Сотрудник повелся на взгляд, оробев.
— Ну… вы… Вы фомор.
— И?
— И… это закрытая территория! Опасные исследования. Как вы вошли?
«Вспомнил секретный код от заднего входа?»
— Приказ Сварга, — не моргнув, соврал Лир. — Старейшины считают, что раз наши страны заключили перемирие, мне необходимо иметь представление о вашей работе.
— Но вы в ней все равно не разбираетесь!
Хэллхейт едва сдержал смех.
— Не разбираюсь? Пожалуй, вы правы. Может, проведете мне экскурсию в таком случае? Ежегодная проверка склада трех миллионов энергетических адри уже проведена? Я бы с интересом посмотрел, как она проходит. — Лир сделал многозначительную паузу. — Она ведь проходит? Вы же не хотите, чтобы склад случайно взорвался, как соседний корпус когда-то?
Лаборант побледнел. Конечно, никакой проверки не проводилось уже лет тридцать. Даже те, кто живут сотни лет, ленятся потрать пару дней своей жизни на муторные отчеты.
— С радостью, но… я тороплюсь, — проблеял даитьянин, тут же помчавшись мимо, вниз по ступенькам. — Попросите… кого-нибудь!
— Обязательно, — кивнул Лир, глядя ему вслед и уже не стыдясь растянувшей губы усмешки. Вероятно, глубоко внутри Хэллхейт всегда понимал, что что-то в корне не так с даитьянским миром. Однако Тер приложил столько усилий, чтобы создать этот мир, что игнорировал все дефекты. Лир же… О, для Лира все дело заключалось в дефектах! Он сам стал дефектом, так что теперь это действительно его мир.
Гордясь этим умозаключением, он пошел дальше, и его шаги разнеслись тяжелым эхом по опустевшему коридору.
Да, другие могли его презирать, могли сочувствовать, но все это не имеет значения. Мунвард не жалел, что стал Хэллхейтом — теперь он знал правду. Всю. Ему не дадут право голоса, не потому что он не достоин, а потому что его боятся, потому что теперь он способен уничтожить и Патил, и Суталу, если пожелает. Главное — не уничтожить в процессе и себя.
«Интересно, кто больший убийца, Лир? Хэллхейт или Мунвард?»
«Ты был прав, Смерон. У обоих совесть запятнана кровью». — И правда заключалась в том, что даитьяне ничем не лучше фоморов. Лишь оправдывают свои ошибки другим способом: «Во имя науки».
Подойдя к концу коридора, Хэллхейт выдохнул, пытаясь заодно избавиться от всех лишних мыслей, и вошел в кабинет.
Внутри оказалось теплее, чем он ожидал, и от духоты усталость навалилась новой волной на тело. Огромный аквариум разделял помещение на две неравные части, а на месте окна, которое должно было выходить на пепелище взорванного корпуса, красовалась цифровая проекция зеленеющей в лучах солнца долины.
«Жалкая попытка украсить действительность», — решил Лир.
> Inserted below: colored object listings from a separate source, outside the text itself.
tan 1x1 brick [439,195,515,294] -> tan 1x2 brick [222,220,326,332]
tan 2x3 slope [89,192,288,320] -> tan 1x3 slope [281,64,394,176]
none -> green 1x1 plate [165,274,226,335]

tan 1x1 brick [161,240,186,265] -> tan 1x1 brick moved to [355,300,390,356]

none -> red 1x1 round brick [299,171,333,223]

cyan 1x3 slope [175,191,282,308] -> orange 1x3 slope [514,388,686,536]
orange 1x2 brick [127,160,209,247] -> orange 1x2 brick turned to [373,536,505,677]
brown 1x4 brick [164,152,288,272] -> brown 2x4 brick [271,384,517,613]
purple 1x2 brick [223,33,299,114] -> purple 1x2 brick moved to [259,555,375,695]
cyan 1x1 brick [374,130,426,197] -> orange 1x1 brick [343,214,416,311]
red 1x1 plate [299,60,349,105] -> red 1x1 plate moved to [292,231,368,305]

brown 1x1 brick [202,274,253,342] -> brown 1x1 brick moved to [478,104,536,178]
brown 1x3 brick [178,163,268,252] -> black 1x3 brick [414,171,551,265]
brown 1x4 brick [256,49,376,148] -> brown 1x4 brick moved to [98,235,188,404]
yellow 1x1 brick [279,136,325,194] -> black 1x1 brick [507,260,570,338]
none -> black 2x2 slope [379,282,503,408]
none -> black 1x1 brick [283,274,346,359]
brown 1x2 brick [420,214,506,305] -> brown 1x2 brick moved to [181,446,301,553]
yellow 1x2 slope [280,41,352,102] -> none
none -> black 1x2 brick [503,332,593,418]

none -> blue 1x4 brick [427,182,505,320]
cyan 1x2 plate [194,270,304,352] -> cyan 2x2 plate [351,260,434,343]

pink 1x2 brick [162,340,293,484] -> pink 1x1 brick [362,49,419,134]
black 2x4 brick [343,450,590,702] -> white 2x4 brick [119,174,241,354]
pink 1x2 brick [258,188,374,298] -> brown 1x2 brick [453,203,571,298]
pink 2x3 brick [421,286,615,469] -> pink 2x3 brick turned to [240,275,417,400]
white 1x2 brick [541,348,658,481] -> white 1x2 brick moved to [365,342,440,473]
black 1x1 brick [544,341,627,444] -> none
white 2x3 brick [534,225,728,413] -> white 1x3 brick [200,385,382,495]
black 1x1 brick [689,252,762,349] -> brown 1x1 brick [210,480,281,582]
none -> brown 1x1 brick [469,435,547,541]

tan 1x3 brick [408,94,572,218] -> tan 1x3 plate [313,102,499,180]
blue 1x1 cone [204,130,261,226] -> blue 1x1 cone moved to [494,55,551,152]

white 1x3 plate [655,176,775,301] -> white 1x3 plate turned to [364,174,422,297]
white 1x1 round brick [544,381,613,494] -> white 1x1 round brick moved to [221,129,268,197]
— …а теперь сядьте. Ага, отлично. Встань. Так, так… Поворот вокруг своей оси. Хорошо-о. А теперь…
Раскатистый смех Ирнея скрыл конец фразы.
— Скажи ему еще чечетку сплясать!
— Он не знает чечетку, Ирн. Он не бывал на Земле.
— Ну тогда пусть спляшет…
— Г-хм, — выйдя из-за аквариума, Лир громко прочистил горло.
Заметив его, парни умолкли. Уголки губ Ирнея резко поползли вниз, а Кллисс лишь удивленно моргнул, не прекращая вертеть в руке карандаш. Эти двое почти не изменились с тех пор, как Тер видел их в последний раз в день своей смерти: Кллисс все так же слишком тщательно зачесывал назад свои русые волосы, а у Ирна на лице все так же легко читались все эмоции.